# Fast method to decompress huffman and arithmetic encoded data

By nature, when decompressing huffman (and I assume also Arithmetic encoded data) we have to read it in bit by bit and then see how it traverses a huffman code tree that has the actual symbol value at each leaf node. Since processors are designed for byte or multiple byte read/write, this seems to be a very slow and inefficient process.

Since huffman coding and many other methods are used to encode image and video data which produces non-byte boundary aligned results, how do we speed up the decompression process? I would assume that instead of reading 1 bit at a time we read several bits or even bytes and then using some clever method, find all symbols in it at once. I think that this is how all codecs for video and image would work to decompress the compressed image data fast. However, this is only my assumption and I do not know of any details. Could someone kindly reveal the secret to me?

• I've never implemented a speed-optimized source decoder so I don't know the answer. However, I'd suggest reading the source for gzip. It uses Huffman and it's open source. – MBaz Mar 24 '17 at 0:12

For actual implementations take a look at (C) programming codes for decoders.

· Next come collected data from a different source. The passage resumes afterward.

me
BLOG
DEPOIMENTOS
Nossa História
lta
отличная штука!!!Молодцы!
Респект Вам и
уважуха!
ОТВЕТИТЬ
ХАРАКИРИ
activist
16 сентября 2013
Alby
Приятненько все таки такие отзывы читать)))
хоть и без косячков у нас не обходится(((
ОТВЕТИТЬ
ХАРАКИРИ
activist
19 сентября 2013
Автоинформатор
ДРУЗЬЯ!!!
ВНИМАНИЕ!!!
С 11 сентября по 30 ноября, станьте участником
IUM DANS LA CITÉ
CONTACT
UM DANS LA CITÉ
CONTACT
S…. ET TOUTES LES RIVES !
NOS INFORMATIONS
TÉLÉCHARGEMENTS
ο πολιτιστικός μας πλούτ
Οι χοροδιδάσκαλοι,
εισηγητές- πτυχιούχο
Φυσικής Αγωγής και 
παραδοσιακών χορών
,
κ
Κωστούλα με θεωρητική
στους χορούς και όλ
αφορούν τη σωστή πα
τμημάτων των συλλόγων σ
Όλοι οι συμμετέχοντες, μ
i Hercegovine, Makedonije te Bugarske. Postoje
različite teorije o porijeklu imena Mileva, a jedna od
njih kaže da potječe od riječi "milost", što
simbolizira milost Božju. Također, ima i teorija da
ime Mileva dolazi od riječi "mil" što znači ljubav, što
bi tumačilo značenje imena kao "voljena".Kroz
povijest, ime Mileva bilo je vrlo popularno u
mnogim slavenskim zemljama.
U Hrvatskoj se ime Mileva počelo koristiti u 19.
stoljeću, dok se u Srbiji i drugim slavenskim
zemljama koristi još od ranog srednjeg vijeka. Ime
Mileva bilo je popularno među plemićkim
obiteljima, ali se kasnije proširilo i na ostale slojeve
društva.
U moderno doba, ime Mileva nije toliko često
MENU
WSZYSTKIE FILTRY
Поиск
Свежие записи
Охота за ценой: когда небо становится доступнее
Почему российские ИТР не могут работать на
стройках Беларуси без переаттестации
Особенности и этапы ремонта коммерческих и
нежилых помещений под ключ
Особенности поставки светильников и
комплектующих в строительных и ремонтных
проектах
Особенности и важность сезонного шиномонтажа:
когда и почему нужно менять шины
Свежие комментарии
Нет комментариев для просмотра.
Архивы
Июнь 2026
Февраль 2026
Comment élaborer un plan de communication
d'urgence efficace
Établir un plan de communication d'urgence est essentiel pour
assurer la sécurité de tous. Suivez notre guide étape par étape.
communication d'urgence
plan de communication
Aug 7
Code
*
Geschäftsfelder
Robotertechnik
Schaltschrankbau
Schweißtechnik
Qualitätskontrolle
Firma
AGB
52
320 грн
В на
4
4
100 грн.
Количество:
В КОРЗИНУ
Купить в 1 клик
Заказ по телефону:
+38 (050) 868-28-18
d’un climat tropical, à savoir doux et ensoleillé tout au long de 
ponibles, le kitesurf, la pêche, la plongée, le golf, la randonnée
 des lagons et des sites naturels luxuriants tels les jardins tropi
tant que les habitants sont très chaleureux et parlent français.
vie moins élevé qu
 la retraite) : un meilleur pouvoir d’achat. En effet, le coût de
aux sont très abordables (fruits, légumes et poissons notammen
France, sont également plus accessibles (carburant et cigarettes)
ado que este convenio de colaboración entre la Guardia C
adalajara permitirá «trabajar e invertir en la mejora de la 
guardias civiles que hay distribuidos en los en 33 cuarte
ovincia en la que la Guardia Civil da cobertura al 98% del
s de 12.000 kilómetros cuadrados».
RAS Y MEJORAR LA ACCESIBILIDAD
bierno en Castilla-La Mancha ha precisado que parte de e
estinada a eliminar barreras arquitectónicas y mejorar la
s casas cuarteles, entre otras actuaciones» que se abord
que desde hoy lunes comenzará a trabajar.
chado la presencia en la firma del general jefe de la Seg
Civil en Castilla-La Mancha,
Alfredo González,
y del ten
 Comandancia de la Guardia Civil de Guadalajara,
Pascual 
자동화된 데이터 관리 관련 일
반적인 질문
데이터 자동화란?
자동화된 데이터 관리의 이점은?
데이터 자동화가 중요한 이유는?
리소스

Basically the process is simple, you create an abstraction such as

bits = get_bits(n)


Where, n is the n bits you want to read. the var bits is left aligned. It extracts it from some byte_buffer - say a 32 bit or 64 bit symbols.

NOTE: All, practical codecs put major symbols at 'Byte aligned' even though >internal symbols can be bit by bit.

Now for the implementation efficiency part, basically, irrespective of what huffman code will come out to be, (and hence whatever be the required n).

this is how simple get_bits can be implemented:

// At start
frame_buffer = 0x4444
bits_delivered = 0

n = 1
bits = (mask & frame_buffer) >> 32-n
bits_delivered += n
if(bits_delivered == 32)

(Actual code needs to take care of few more stuff boundary conditions) The actual data is first fetch into frame_buffer which is a 32 bit register inside ALU (actually 16/32/64 bit depending on type of CPU) and then rest of the processing is only inside ALU's registers only.
You basically described the process yourself. Say that the codes are at most $n$ bits long and you want to use $m \ge n$ bits at a time: you build a table with $2^m$ entries. Each entry will store the first symbol decodable from the sequence using the rightmost $k$ bits ($k \le n \le m$) and the number $k$.
Now you read $m$ bits from the stream (cur), keep $m$ more bits ready (buf), look in the table and you know the first symbol. Now you right shift cur of $k$ positions, move the rightmost $k$ bits from buf to the leftmost $k$ bits of cur and start again. As soon as buf is emptied, read anothr $m$ bits in.
$m$ should be of course some multiple of 8. The problem is that it can reasonably be 8 or 16. Nothing more, because such a table would be incredibly sparse and repeated. If you need something more, than more complex solutions exist, clustering codes by length and using a master table followed by multiple extension tables. Moreover an entry could have a list of decoded symbols if more than one fit in the $m$ bits.